| Problem description |
Check the records below for the word "hill" and state how many lines contain it, replying with the number only.

⟨

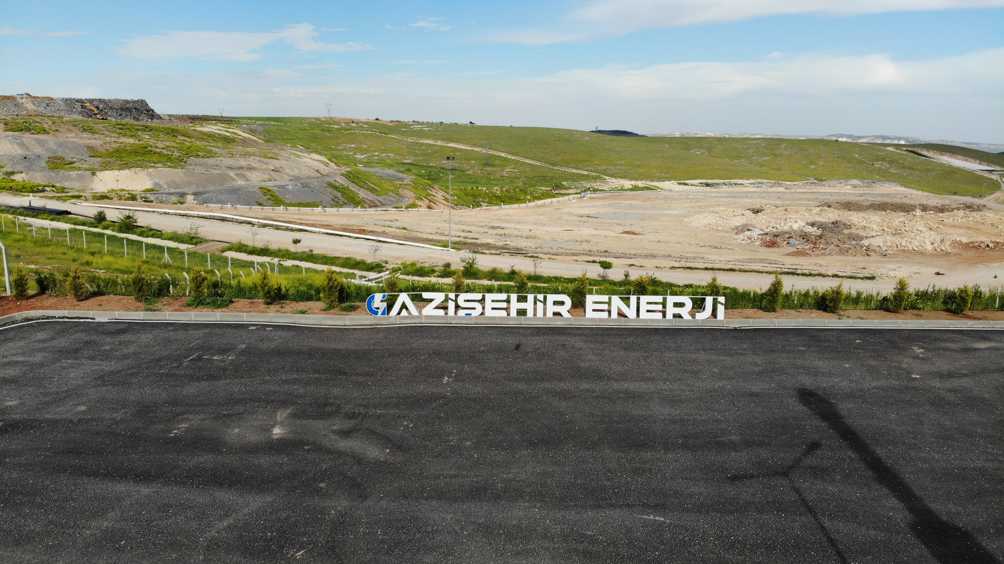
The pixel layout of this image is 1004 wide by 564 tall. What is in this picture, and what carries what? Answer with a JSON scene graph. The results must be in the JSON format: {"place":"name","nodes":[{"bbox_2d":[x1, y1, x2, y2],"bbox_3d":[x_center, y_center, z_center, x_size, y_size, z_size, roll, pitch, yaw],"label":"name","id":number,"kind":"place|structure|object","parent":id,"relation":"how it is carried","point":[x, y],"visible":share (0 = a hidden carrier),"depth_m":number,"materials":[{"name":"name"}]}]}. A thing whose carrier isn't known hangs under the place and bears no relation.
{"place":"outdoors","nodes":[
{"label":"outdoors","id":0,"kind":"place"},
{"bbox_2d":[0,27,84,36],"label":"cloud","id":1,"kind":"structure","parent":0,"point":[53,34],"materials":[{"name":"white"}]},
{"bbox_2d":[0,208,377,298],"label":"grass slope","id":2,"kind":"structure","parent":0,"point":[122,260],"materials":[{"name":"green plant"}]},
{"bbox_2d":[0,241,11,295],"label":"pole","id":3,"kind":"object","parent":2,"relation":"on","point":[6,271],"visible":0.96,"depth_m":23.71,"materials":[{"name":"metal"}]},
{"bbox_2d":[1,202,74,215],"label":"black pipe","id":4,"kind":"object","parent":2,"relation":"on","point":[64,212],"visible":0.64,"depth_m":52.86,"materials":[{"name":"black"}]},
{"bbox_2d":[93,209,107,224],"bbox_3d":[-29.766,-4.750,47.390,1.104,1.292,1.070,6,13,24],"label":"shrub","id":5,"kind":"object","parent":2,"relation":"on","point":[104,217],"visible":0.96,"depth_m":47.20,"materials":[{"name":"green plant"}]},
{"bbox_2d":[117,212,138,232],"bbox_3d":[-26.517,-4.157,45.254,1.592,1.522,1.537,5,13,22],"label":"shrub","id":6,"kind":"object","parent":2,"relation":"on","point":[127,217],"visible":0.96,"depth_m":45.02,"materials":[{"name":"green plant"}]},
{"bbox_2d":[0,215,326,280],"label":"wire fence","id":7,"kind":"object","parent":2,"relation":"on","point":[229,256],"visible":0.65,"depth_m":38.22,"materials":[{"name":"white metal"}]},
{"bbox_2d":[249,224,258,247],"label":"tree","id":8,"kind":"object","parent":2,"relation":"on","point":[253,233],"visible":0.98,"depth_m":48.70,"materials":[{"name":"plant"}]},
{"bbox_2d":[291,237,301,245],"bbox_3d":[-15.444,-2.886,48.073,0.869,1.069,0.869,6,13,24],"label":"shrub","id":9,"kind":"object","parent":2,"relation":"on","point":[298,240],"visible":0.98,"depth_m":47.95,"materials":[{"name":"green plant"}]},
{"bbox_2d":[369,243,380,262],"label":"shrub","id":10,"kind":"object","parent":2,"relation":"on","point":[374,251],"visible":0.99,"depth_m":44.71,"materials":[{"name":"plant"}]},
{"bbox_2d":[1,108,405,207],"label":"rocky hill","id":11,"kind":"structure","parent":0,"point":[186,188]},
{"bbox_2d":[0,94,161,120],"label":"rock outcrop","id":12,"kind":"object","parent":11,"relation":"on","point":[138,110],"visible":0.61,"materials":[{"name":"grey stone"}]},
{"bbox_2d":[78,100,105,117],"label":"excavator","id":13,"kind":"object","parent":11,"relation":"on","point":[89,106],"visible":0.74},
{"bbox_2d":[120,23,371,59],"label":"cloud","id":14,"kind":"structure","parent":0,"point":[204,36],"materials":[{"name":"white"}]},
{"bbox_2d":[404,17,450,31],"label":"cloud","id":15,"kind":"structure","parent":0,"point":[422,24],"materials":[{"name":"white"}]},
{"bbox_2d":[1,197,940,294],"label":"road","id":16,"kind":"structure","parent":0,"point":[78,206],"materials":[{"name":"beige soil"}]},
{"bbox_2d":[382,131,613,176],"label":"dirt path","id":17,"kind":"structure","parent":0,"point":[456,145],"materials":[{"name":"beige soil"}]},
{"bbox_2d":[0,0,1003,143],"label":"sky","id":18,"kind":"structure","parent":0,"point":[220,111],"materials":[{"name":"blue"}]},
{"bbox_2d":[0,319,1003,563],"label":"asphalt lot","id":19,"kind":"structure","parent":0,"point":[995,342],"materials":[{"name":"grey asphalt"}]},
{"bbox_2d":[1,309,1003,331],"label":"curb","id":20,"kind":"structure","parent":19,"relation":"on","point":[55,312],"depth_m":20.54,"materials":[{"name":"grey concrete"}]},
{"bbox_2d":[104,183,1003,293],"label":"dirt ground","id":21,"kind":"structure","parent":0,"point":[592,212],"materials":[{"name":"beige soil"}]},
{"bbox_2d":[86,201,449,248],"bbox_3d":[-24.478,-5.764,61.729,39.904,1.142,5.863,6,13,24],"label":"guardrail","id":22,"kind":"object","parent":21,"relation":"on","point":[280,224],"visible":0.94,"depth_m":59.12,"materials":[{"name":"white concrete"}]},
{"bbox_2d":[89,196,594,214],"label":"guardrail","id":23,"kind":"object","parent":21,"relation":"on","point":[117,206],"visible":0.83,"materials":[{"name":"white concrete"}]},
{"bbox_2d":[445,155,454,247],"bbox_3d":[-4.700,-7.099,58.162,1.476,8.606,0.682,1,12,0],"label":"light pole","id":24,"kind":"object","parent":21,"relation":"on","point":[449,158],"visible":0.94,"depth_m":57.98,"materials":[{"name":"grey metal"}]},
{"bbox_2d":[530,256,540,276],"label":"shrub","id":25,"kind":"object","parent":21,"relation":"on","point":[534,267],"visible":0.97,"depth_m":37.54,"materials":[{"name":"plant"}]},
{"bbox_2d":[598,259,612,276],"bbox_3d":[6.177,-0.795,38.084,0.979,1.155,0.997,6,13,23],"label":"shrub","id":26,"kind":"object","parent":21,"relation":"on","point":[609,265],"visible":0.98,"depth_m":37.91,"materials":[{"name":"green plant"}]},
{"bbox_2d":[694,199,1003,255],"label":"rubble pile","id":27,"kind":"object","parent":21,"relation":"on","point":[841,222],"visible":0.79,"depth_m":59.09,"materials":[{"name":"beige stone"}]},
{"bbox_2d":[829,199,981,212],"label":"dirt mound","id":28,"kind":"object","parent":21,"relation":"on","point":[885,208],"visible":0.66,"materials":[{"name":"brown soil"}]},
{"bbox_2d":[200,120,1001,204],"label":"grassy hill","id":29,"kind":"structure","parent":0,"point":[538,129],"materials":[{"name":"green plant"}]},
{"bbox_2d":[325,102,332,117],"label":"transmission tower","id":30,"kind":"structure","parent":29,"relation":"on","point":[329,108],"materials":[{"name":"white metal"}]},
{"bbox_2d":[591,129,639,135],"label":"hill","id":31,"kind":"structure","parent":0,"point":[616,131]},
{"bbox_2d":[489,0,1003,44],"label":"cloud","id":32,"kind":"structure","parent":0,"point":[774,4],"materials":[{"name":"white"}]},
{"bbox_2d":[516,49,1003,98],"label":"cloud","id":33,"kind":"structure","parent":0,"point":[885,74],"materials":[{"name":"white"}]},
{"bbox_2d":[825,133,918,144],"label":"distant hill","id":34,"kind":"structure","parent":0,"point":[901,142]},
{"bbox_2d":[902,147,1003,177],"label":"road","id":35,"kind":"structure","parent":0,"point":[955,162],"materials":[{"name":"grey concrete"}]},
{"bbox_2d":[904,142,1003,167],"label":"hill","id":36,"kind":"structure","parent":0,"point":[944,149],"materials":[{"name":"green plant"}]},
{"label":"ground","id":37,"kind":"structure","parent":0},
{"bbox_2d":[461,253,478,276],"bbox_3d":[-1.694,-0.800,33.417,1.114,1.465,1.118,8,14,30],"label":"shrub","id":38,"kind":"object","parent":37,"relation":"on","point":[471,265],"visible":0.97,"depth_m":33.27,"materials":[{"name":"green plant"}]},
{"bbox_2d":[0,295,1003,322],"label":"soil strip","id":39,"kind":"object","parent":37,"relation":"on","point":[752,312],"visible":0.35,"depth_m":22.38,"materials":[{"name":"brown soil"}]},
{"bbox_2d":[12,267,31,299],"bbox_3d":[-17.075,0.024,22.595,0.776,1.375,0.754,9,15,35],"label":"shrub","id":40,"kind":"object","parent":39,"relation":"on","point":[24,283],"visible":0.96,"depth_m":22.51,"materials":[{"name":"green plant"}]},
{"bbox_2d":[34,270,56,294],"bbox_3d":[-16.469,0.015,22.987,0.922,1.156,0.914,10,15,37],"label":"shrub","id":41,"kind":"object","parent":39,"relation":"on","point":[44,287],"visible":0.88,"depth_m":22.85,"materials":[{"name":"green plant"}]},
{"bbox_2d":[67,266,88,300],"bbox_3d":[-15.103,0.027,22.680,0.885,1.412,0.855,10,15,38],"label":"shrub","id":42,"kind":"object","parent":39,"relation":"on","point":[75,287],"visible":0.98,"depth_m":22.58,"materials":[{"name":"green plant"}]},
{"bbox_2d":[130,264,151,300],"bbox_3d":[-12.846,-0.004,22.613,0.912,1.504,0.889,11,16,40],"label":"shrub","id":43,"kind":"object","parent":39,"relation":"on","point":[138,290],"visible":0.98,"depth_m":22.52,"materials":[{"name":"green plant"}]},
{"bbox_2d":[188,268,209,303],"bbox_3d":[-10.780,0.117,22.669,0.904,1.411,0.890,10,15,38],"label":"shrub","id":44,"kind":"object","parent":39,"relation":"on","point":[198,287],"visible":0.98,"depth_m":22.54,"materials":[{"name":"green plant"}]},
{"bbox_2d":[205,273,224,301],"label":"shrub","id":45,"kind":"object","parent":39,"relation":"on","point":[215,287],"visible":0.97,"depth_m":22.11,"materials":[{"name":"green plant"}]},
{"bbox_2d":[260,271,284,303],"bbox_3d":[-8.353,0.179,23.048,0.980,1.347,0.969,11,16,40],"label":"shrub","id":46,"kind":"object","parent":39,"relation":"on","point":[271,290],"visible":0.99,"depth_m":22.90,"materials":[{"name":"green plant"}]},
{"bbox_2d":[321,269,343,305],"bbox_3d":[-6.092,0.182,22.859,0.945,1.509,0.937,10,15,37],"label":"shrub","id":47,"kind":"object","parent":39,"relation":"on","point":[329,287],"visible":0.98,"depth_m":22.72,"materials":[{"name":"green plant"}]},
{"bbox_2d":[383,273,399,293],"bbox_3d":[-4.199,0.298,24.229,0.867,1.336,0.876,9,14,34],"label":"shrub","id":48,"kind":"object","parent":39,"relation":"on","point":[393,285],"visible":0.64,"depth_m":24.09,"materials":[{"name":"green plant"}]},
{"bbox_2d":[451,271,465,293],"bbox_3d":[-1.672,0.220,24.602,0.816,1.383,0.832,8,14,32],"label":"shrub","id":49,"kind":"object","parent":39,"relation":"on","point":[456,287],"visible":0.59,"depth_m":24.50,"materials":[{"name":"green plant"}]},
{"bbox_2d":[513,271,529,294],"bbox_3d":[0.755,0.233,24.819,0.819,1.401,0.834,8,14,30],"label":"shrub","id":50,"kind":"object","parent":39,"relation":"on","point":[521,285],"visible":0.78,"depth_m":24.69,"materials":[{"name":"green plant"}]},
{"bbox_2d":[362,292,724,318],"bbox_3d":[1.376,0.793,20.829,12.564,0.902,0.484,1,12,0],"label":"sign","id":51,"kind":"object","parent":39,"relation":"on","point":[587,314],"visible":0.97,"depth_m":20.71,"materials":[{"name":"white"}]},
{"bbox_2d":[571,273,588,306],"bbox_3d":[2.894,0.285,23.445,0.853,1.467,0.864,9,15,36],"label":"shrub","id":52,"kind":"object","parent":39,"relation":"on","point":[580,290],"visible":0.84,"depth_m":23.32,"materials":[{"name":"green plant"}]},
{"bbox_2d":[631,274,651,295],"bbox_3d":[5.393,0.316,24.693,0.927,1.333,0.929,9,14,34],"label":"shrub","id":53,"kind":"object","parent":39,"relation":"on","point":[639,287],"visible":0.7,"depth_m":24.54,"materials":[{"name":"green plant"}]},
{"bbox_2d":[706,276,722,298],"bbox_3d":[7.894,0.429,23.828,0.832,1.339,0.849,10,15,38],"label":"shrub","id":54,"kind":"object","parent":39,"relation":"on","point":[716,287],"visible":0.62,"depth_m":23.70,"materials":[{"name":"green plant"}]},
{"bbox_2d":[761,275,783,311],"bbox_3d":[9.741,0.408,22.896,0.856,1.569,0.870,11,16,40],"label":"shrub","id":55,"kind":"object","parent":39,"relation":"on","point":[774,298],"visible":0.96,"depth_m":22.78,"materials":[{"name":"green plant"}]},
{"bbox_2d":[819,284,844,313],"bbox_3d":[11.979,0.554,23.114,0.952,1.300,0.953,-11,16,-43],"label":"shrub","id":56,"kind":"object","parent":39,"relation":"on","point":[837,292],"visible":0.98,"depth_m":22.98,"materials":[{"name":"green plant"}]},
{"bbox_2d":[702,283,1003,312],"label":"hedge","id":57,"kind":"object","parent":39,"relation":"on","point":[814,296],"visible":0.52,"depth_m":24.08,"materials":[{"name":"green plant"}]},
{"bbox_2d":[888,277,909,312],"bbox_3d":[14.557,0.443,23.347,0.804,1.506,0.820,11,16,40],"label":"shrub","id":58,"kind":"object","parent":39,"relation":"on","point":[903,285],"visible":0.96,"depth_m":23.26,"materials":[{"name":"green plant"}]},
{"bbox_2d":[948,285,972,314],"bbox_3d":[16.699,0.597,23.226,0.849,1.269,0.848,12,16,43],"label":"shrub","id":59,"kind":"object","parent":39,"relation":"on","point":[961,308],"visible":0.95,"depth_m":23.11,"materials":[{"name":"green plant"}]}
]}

⟩

| Response |
5